The play is lost, though Schubert’s delightful music survives—entr’actes, ballets, a romance for contralto, and some choruses. Those nine pieces were new, but for the overture Schubert raided his unperformed opera of 1821-22, Alfons und Estrella. The piece we hear at these concerts was written as one of fourteen musical numbers for a play called Die Zauberharfe (The Magic Harp) by Georg von Hofmann, a theater official and hack author.

The muddle about the title is to be laid at the door of the Viennese publisher Maximilian Josef Leidesdorf, who about 1827 published this overture in arrangement for piano duet and for reasons history does not reveal chose to call it Ouvertüre zum Drama Rosamunde. Not only do we not know why he did so, we cannot imagine why he might have wanted to. Rosamunde had been a decisive failure, and its title cannot have meant much to prospective purchasers of piano duets.

Not that Die Zauberharfe had fared much better, though it had enjoyed a run of eight performances in the late summer and early fall of 1820. Critics attacked the play for its insipidity — Schubert’s first major biographer, Kreissle von Hellborn, calls it "utterly valueless, nay, utterly childish" — though Schubert got his knocks, too.

The anonymous critic of the Allgemeine musikalische Zeitung conceded "glimpses of talent here and there" but complained of the numbers being generally "too long and wearisome, the harmonic progressions too harsh, the instrumentation overladen, the choruses vapid."
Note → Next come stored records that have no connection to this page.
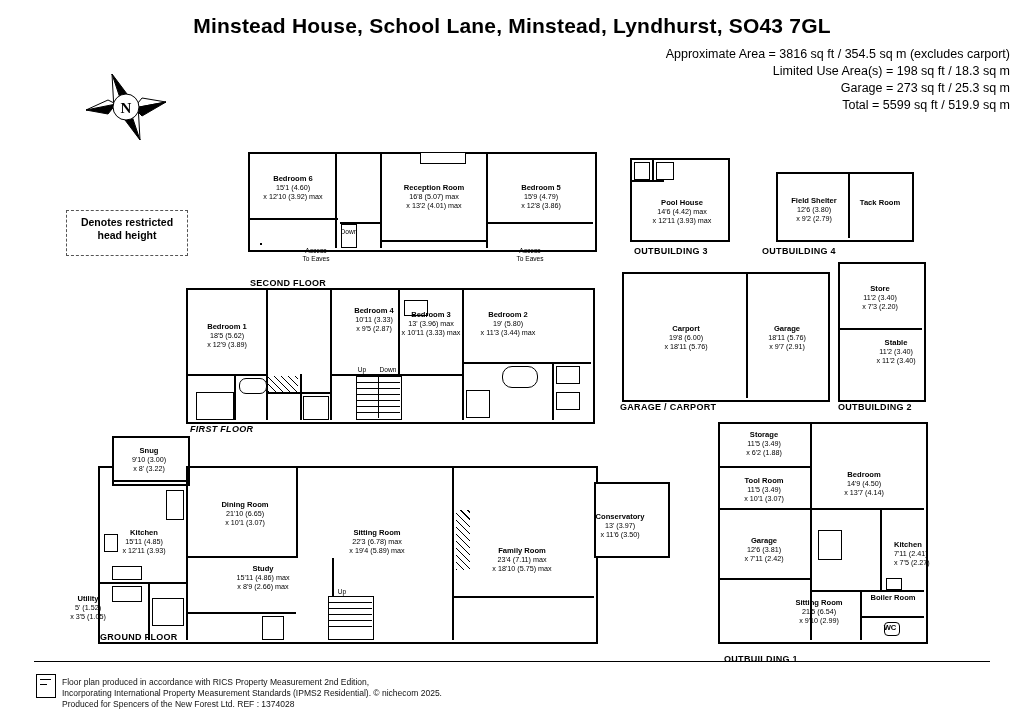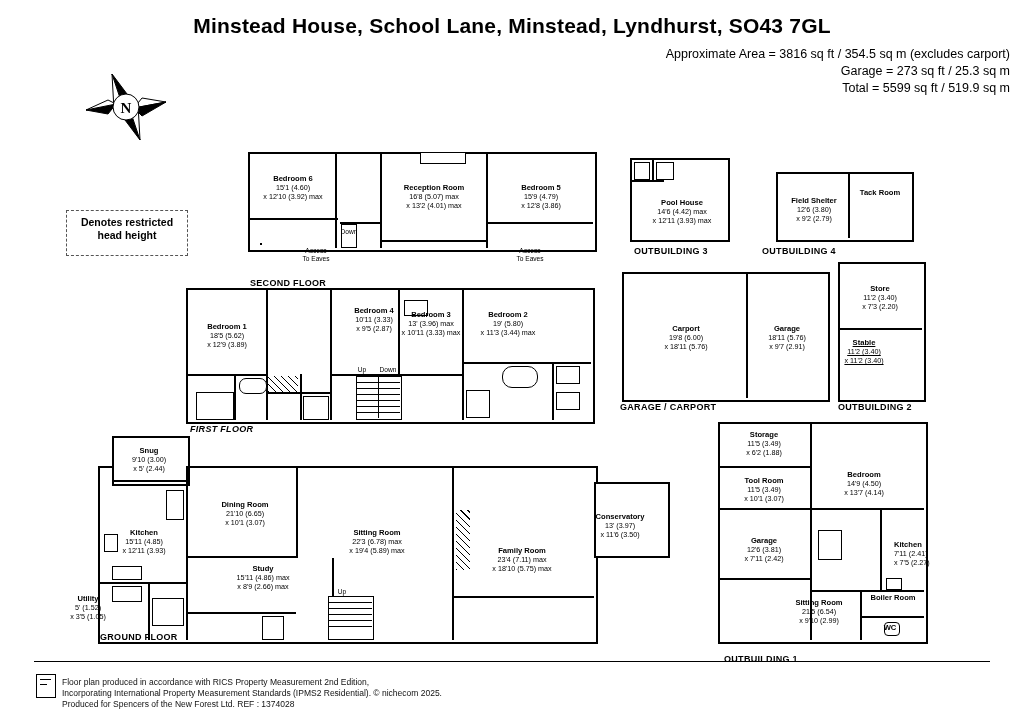--- a/index.html
+++ b/index.html
@@ -60,6 +60,7 @@
 
 <div class="abs" id="areas">
   <div>Approximate Area = 3816 sq ft / 354.5 sq m (excludes carport)</div>
+  <div>Limited Use Area(s) = 198 sq ft / 18.3 sq m</div>
   <div>Garage = 273 sq ft / 25.3 sq m</div>
   <div>Total = 5599 sq ft / 519.9 sq m</div>
 </div>

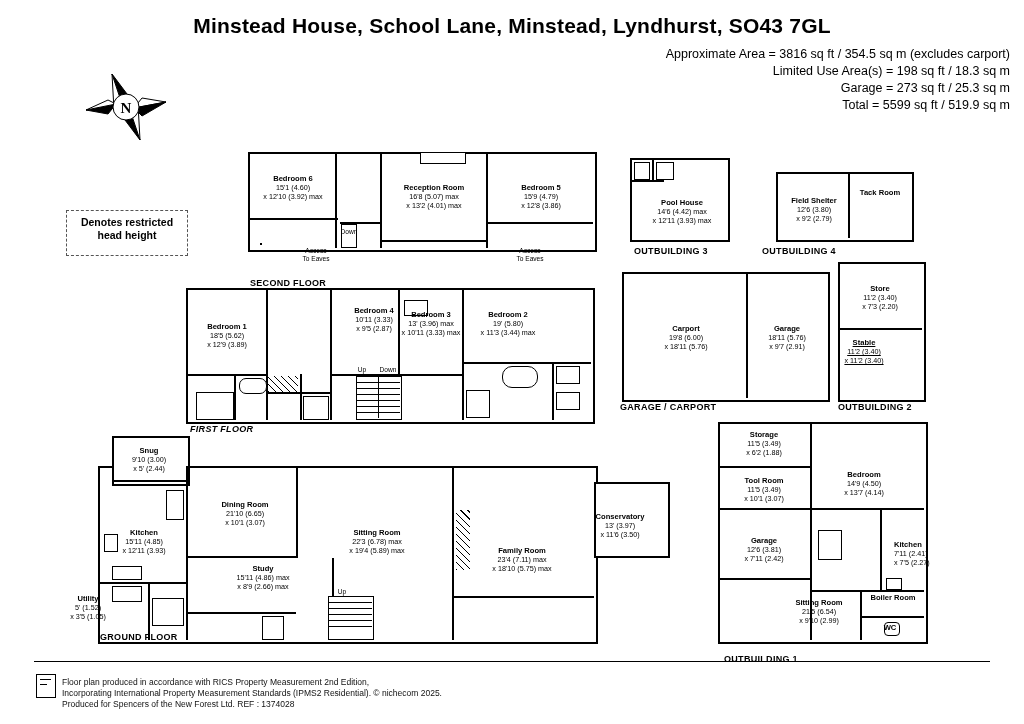--- a/index.html
+++ b/index.html
@@ -276,7 +276,7 @@
   <span>12'6 (3.80)</span><br>
   <span>x 9'2 (2.79)</span>
 </div>
-<div class="room" style="left:852px;top:188px;width:56px;">
+<div class="room" style="left:852px;top:198px;width:56px;">
   <b>Tack Room</b>
 </div>
 <div class="floorlabel" style="left:762px;top:246px;">OUTBUILDING 4</div>

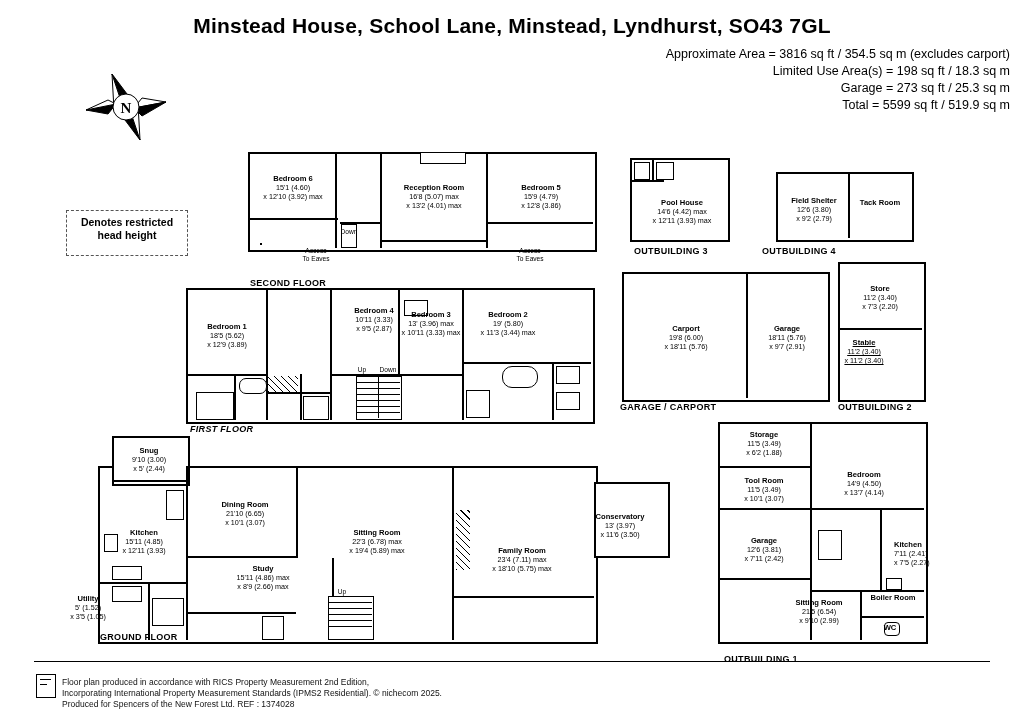--- a/index.html
+++ b/index.html
@@ -306,7 +306,7 @@
   <span>11'2 (3.40)</span><br>
   <span>x 7'3 (2.20)</span>
 </div>
-<div class="room" style="left:826px;top:338px;width:76px;text-decoration:underline;">
+<div class="room" style="left:858px;top:338px;width:76px;">
   <b>Stable</b>
   <span>11'2 (3.40)</span><br>
   <span>x 11'2 (3.40)</span>

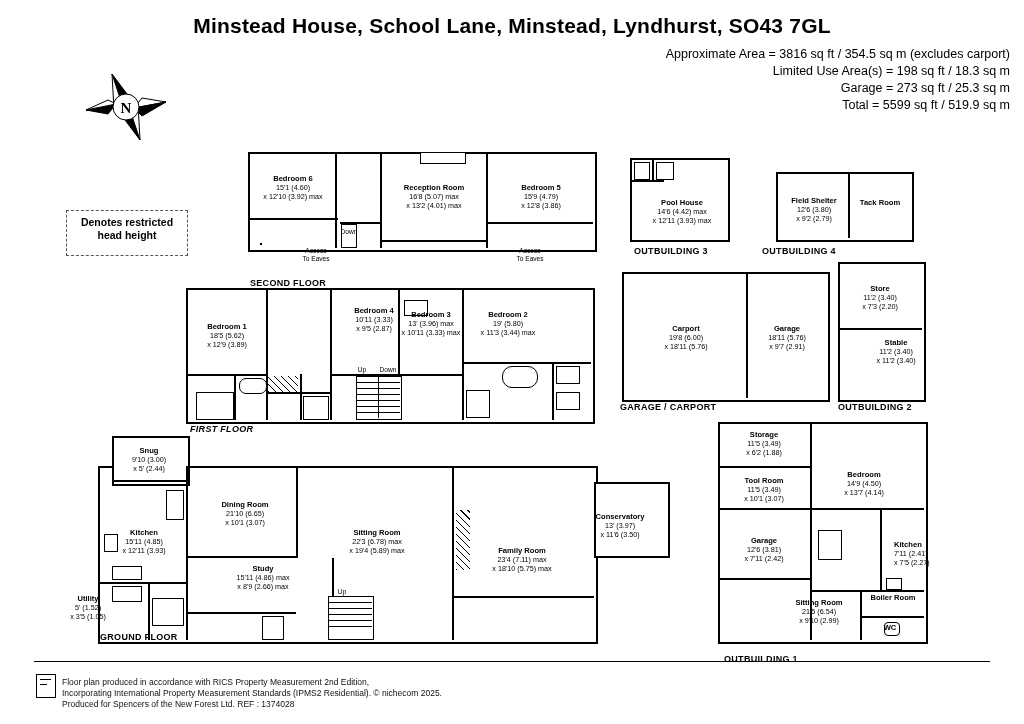--- a/index.html
+++ b/index.html
@@ -223,7 +223,7 @@
 <div class="room" style="left:118px;top:446px;width:62px;">
   <b>Snug</b>
   <span>9'10 (3.00)</span><br>
-  <span>x 5' (2.44)</span>
+  <span>x 8' (3.22)</span>
 </div>
 <div class="room" style="left:104px;top:528px;width:80px;">
   <b>Kitchen</b>

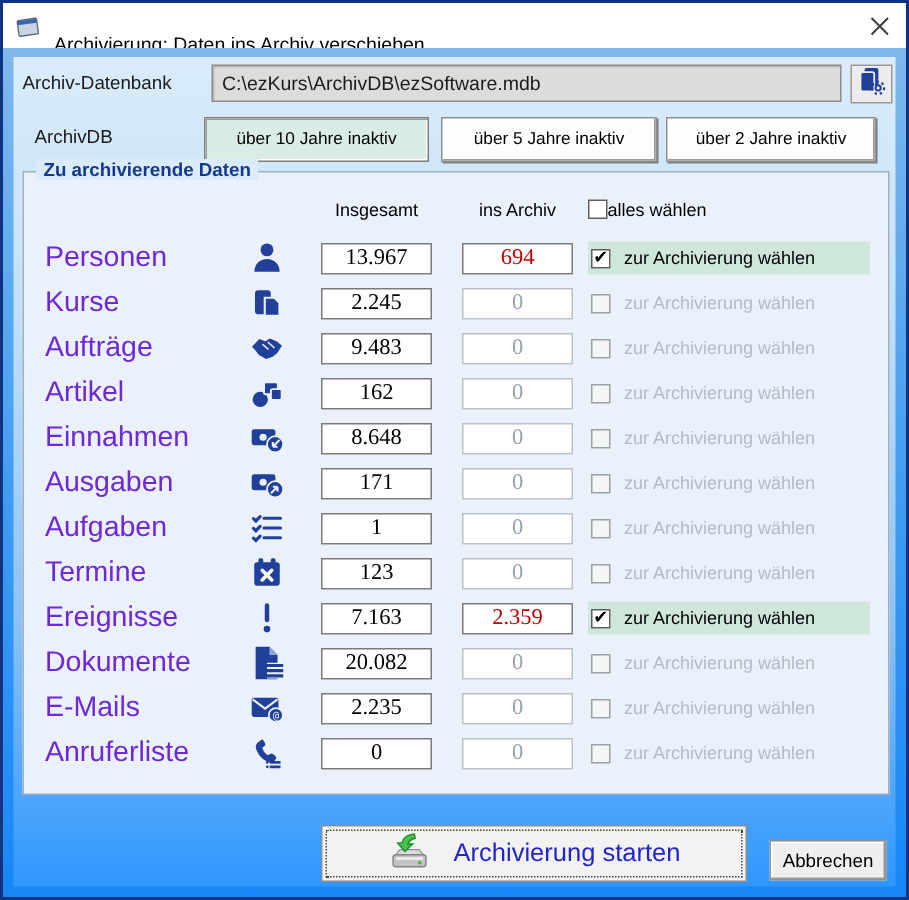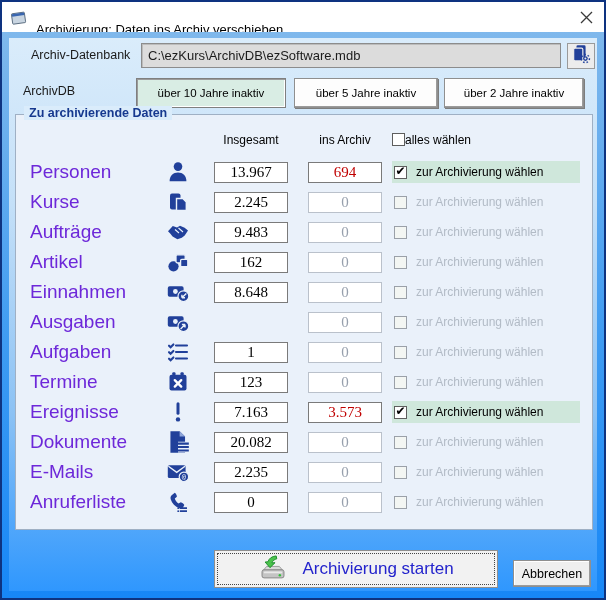--- a/index.html
+++ b/index.html
@@ -31,7 +31,7 @@
   }
 
   .field-label{ position:absolute; font-size:12.5px; color:#1a1a1a; }
-  .db-label{ left:22px; top:10px; }
+  .db-label{ left:6px; top:10px; }
   .zr-label{ left:14px; top:46px; }
 
   .db-field{

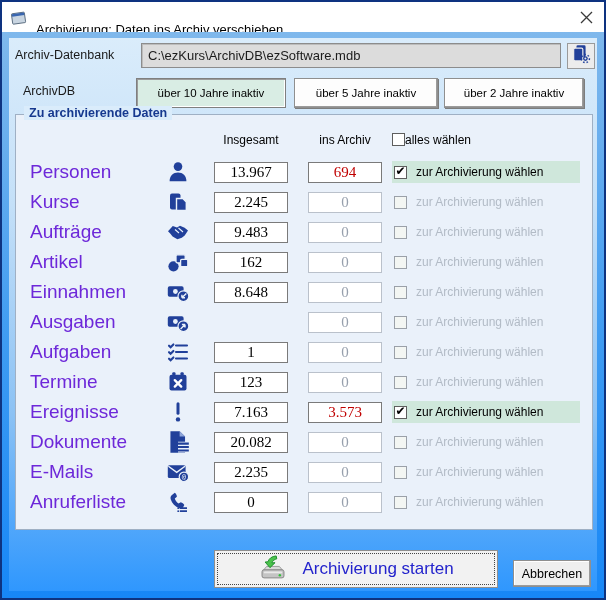--- a/index.html
+++ b/index.html
@@ -279,6 +279,7 @@
                   <path d="M14.6 18.9l4.4-4.4m0 0h-3.1m3.1 0v3.1" stroke="#EAF1FA" stroke-width="1.4" fill="none"></path>
                 </svg>
               </span>
+    <span class="num total">171</span>
     <span class="num archive">0</span>
     <span class="check-cell">
       <span class="cb"></span>

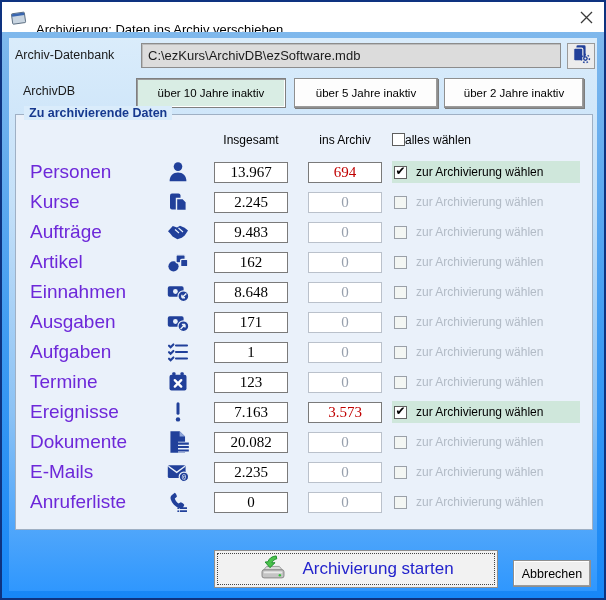--- a/index.html
+++ b/index.html
@@ -330,7 +330,7 @@
                 </svg>
               </span>
     <span class="num total">7.163</span>
-    <span class="num archive">3.573</span>
+    <span class="num archive">2.359</span>
     <span class="check-cell">
       <span class="cb checked"></span>
       <span class="check-label">zur Archivierung wählen</span>

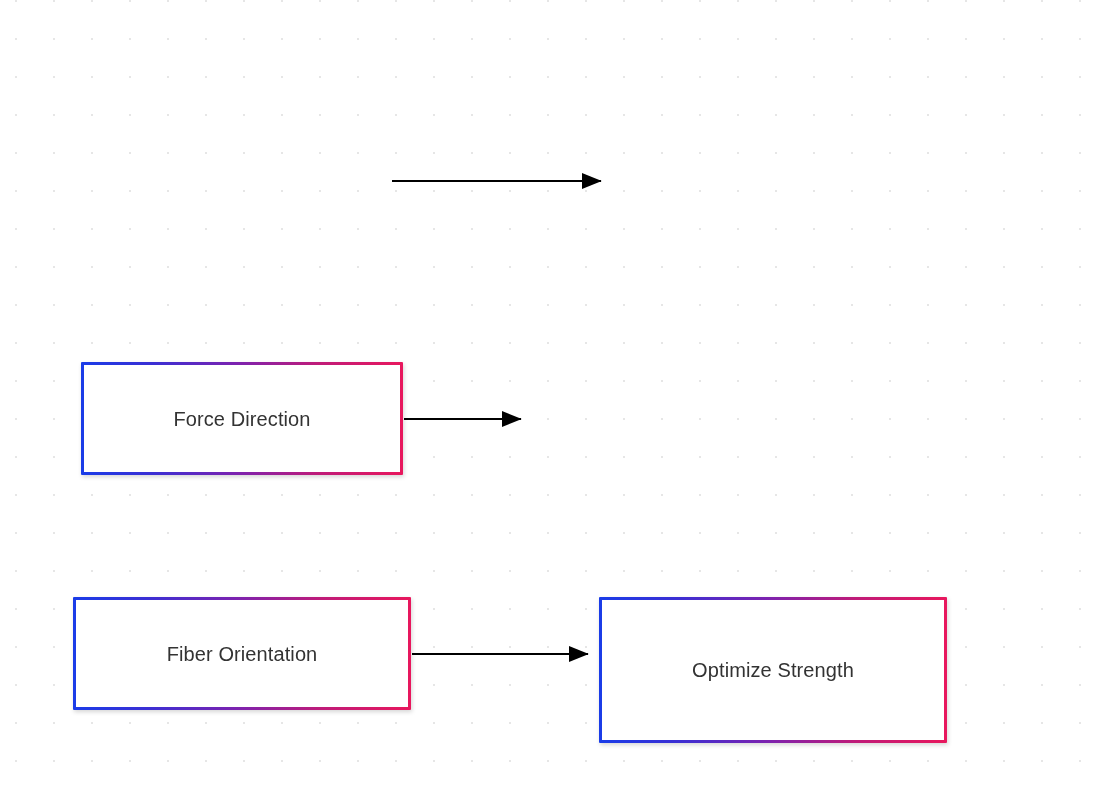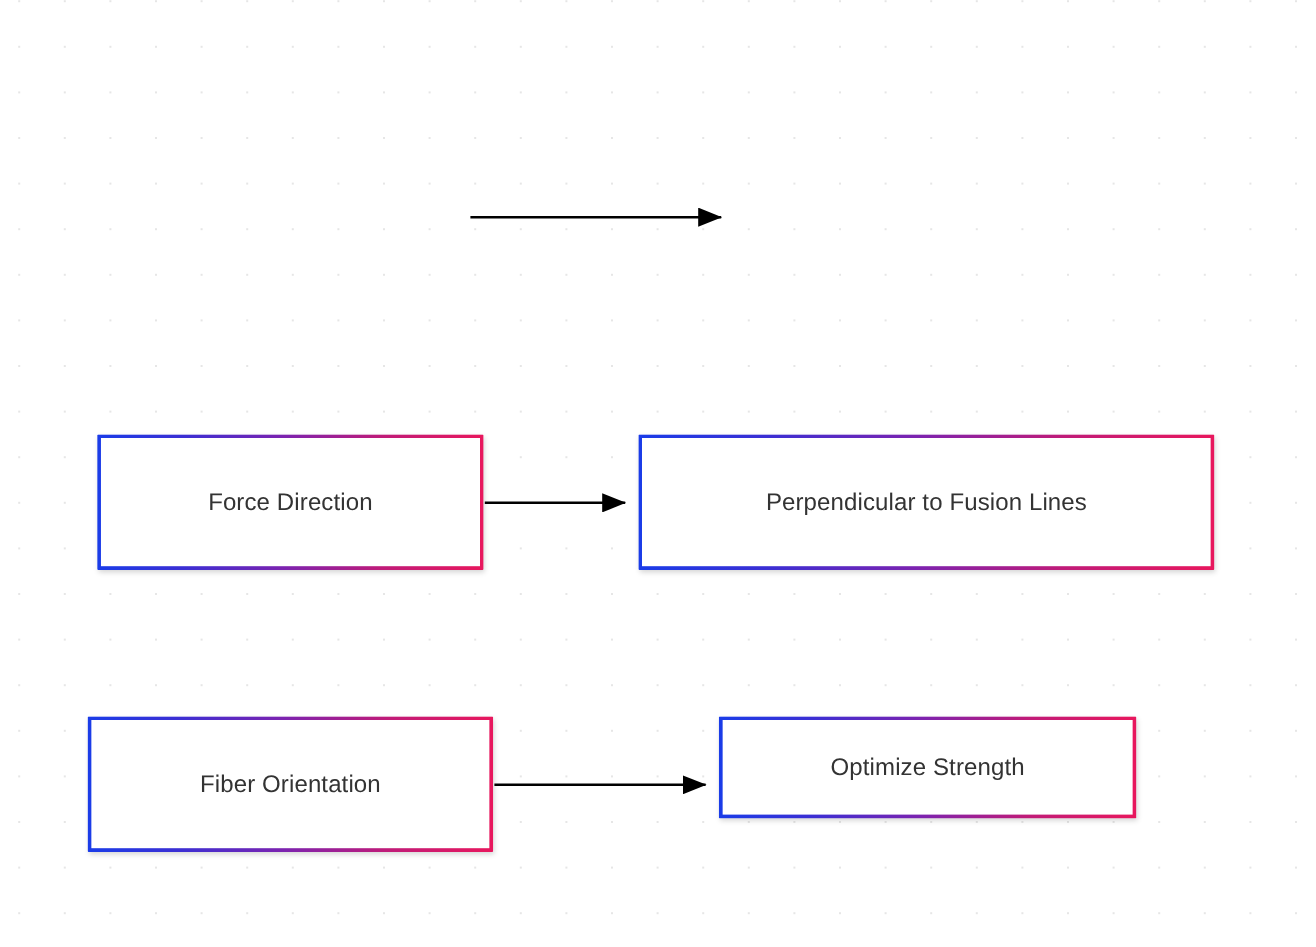--- a/index.html
+++ b/index.html
@@ -92,9 +92,6 @@
     <span class="node-label">Force Direction</span>
   </div>
 
-  <div class="node" style="left:532px; top:362px; width:480px; height:113px;">
-    <span class="node-label">Perpendicular to Fusion Lines</span>
-  </div>
 
   <div class="node" style="left:73px; top:597px; width:338px; height:113px;">
     <span class="node-label">Fiber Orientation</span>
Two movements came in for praise, the slow introduction to the Overture and the tenor romance "Was belebt die schöne Welt?" Of these, the critic said, "The expression is lovely, the simplicity noble, and the modulation delicate."

In part reworking material from his D major Overture In the Italian Style, D.590, composed in 1817 and probably the first work of Schubert’s to get a public performance, the composer made an impressive opening, a charming allegro, and a bright conclusion.